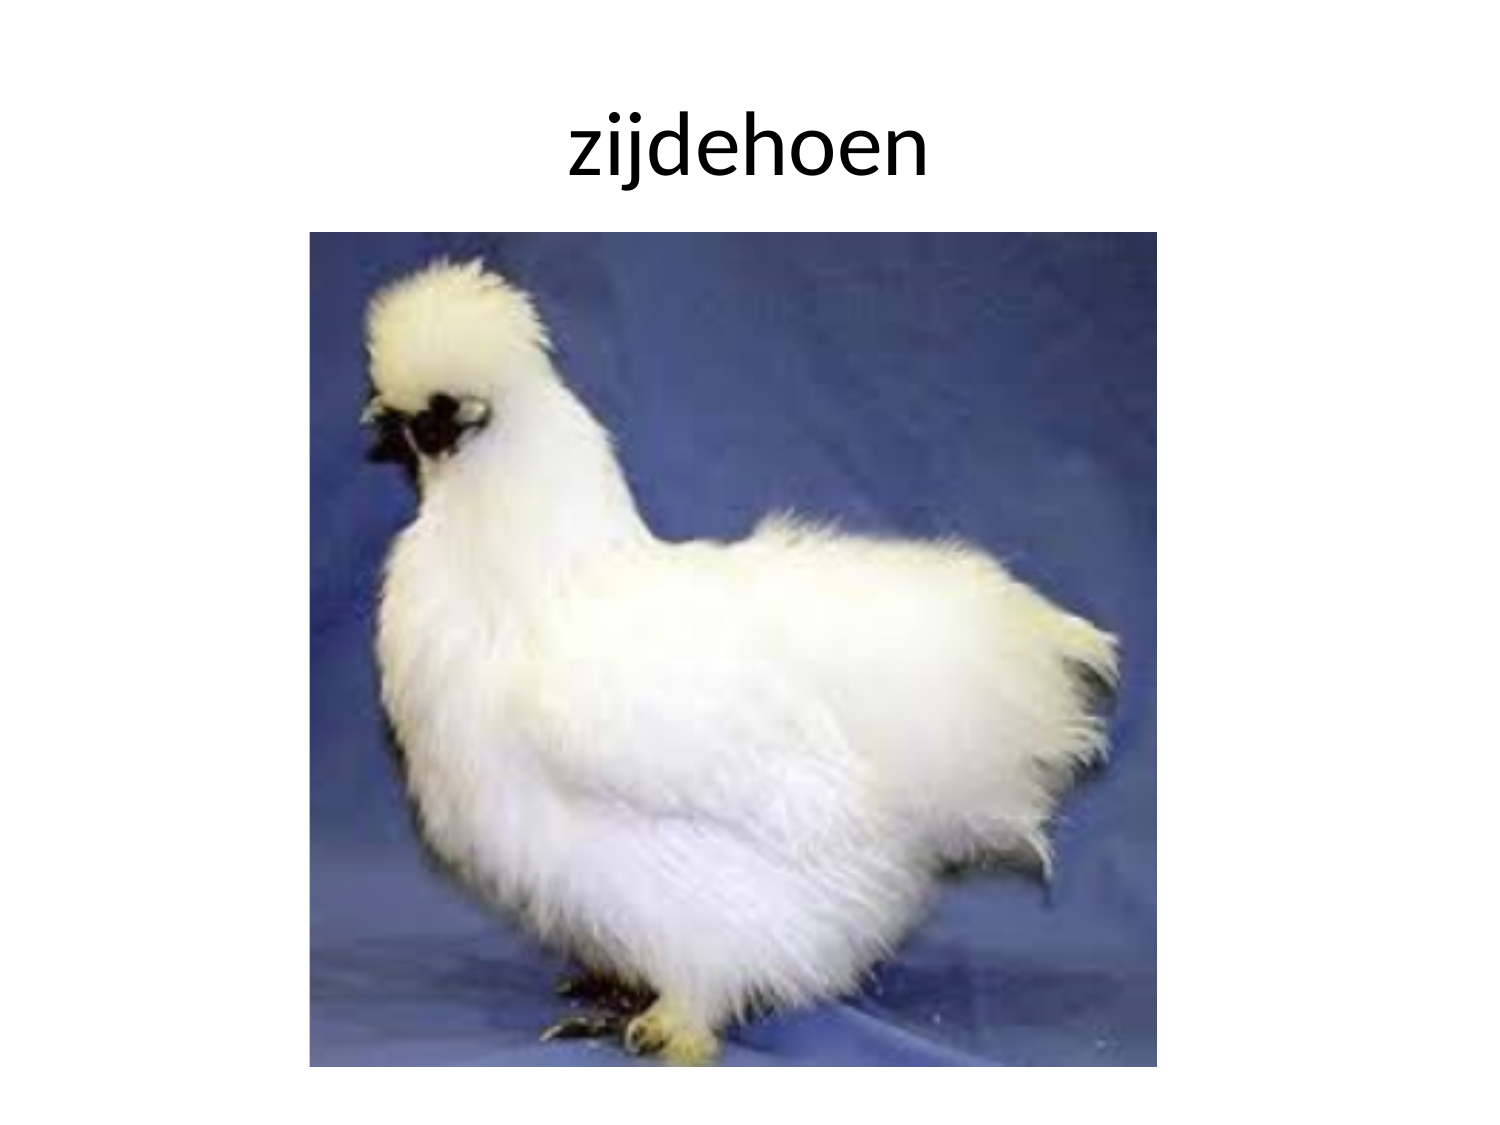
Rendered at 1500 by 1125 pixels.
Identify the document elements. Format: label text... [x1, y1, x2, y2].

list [309, 231, 1158, 1069]
title zijdehoen [75, 45, 1425, 233]
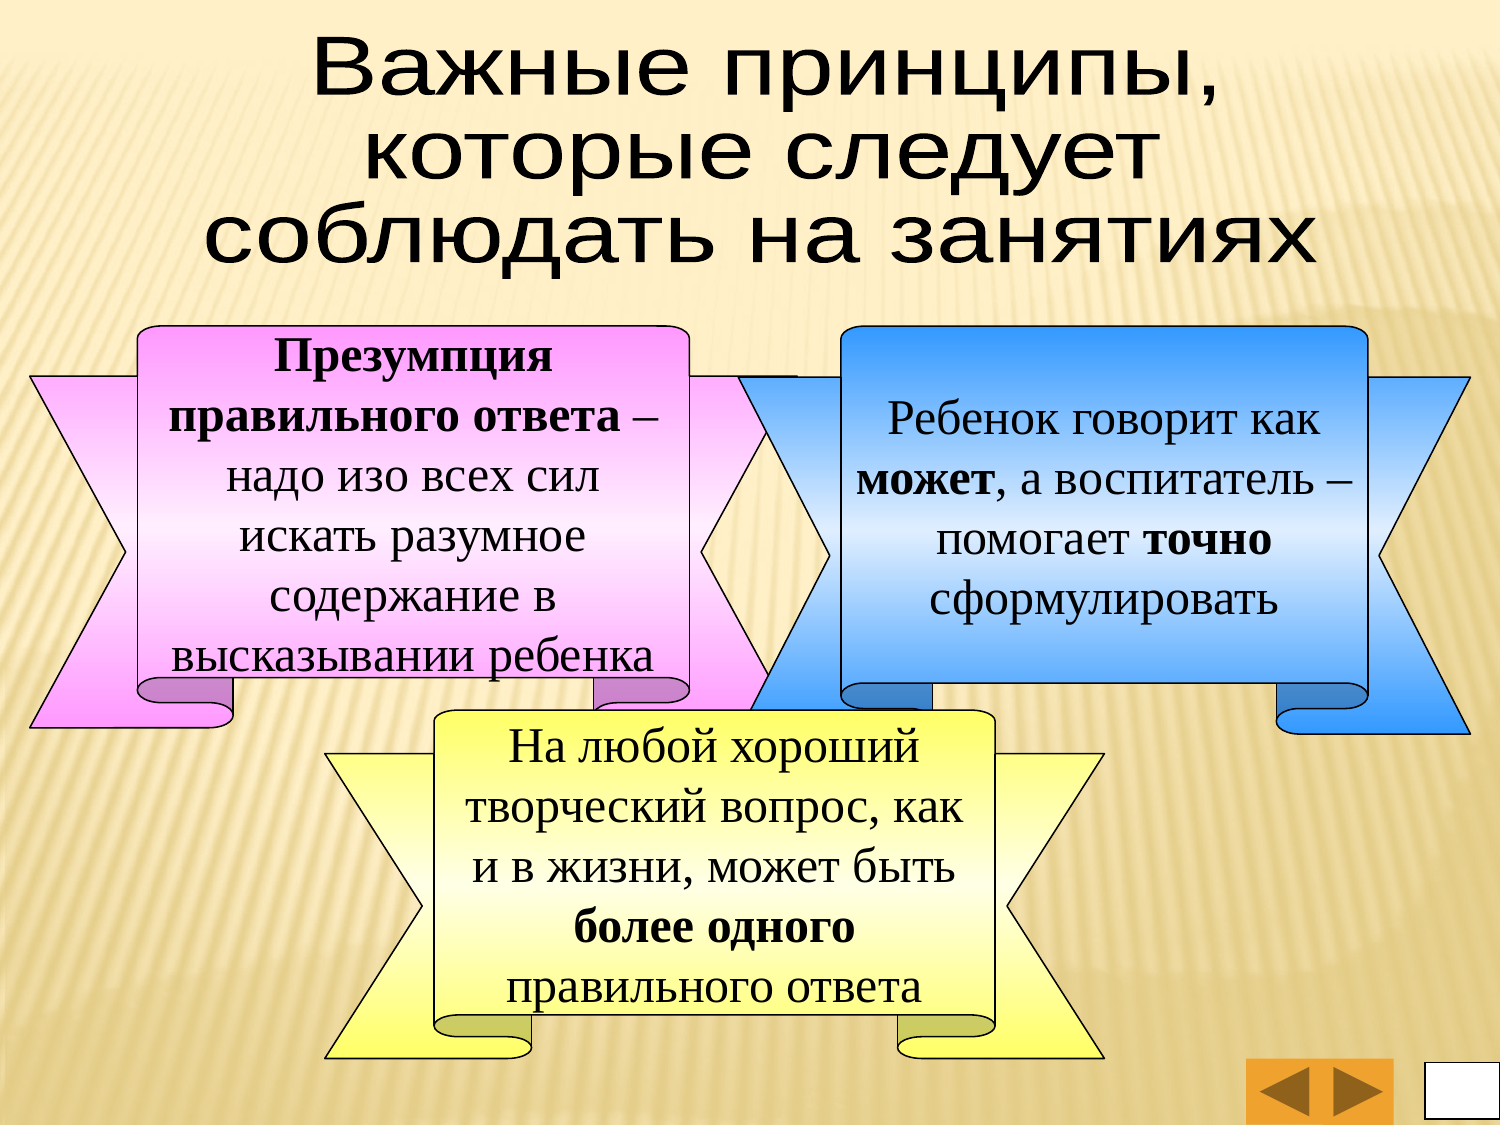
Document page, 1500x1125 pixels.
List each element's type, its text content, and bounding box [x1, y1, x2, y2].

text_box [1246, 1058, 1323, 1125]
text_box [1323, 1058, 1394, 1125]
text_box Ребенок говорит как может, а воспитатель – помогает точно сформулировать [738, 326, 1471, 735]
text_box [1424, 1062, 1500, 1120]
text_box Презумпция правильного ответа – надо изо всех сил искать разумное содержание в высказывании ребенка [29, 325, 798, 728]
text_box На любой хороший творческий вопрос, как и в жизни, может быть более одного правильного ответа [324, 710, 1105, 1059]
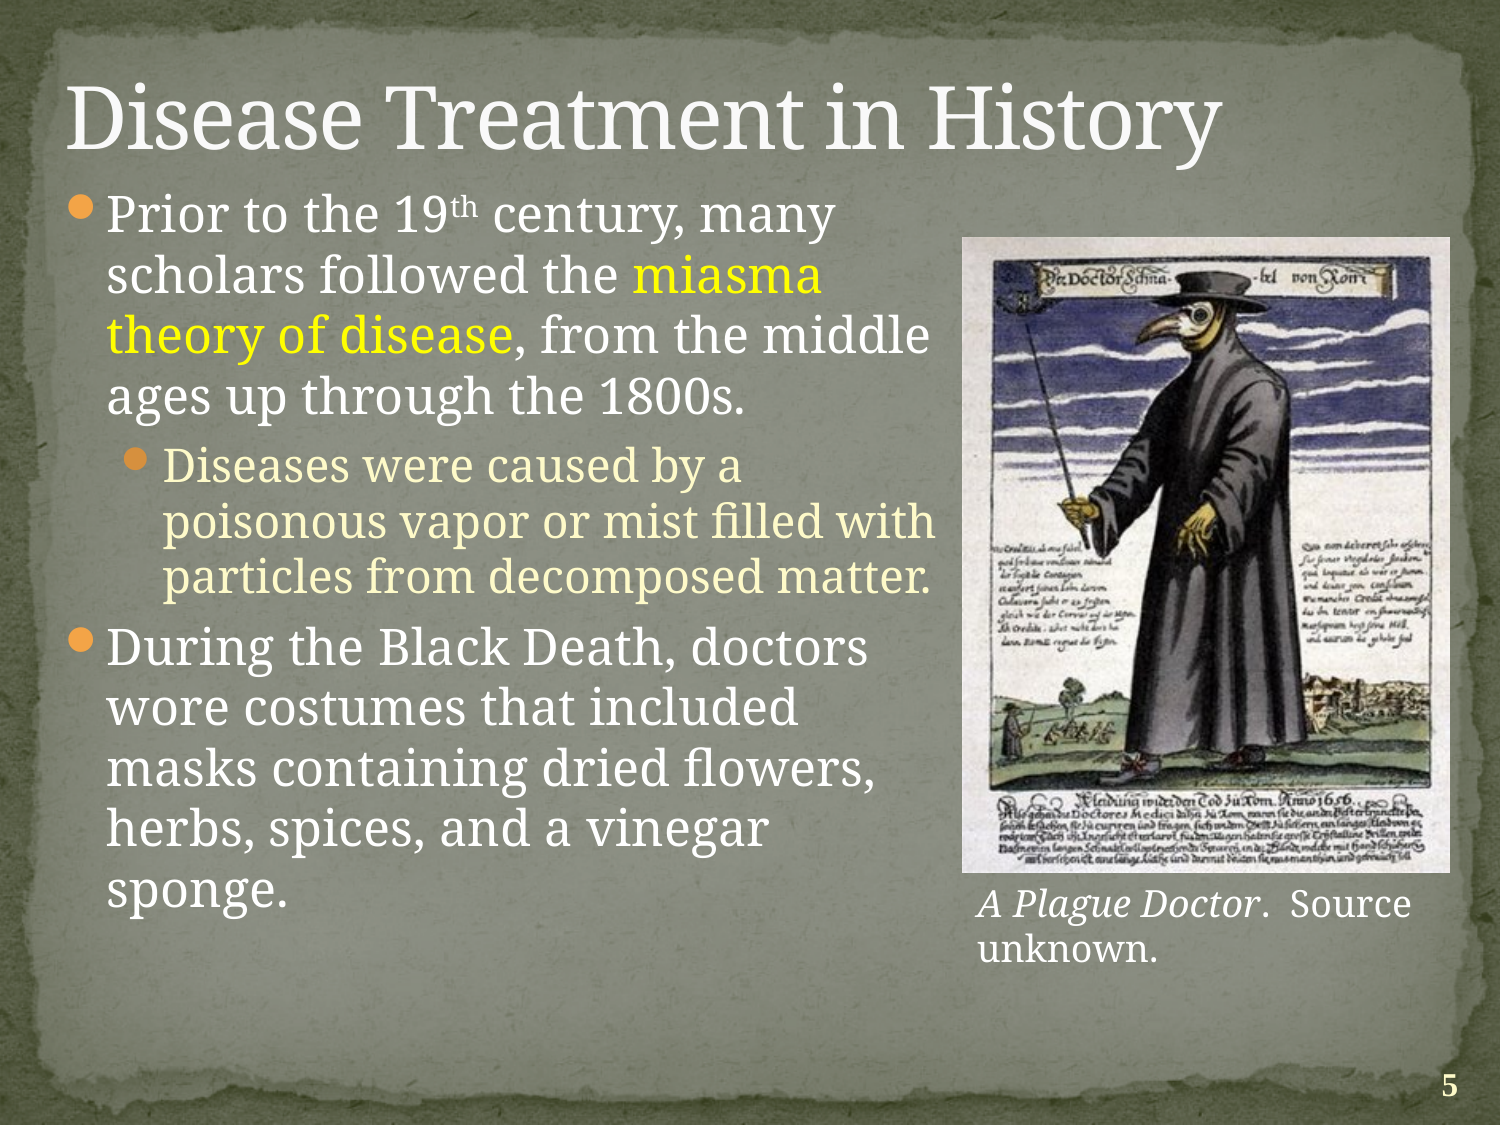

Request: Reproduce only the lines from the line with "list [309, 231, 1158, 1069]" to the end of the entries. Keep both ends, copy them exactly, and omit every picture.

Task response:
list [309, 231, 1158, 1069]
title zijdehoen [75, 45, 1425, 233]
Document page, 1500x1125 pixels.
List each element's type, its text content, and bounding box [x1, y1, x2, y2].

text_box [1246, 1058, 1323, 1125]
text_box [1323, 1058, 1394, 1125]
text_box Ребенок говорит как может, а воспитатель – помогает точно сформулировать [738, 326, 1471, 735]
text_box [1424, 1062, 1500, 1120]
text_box Презумпция правильного ответа – надо изо всех сил искать разумное содержание в высказывании ребенка [29, 325, 798, 728]
text_box На любой хороший творческий вопрос, как и в жизни, может быть более одного правильного ответа [324, 710, 1105, 1059]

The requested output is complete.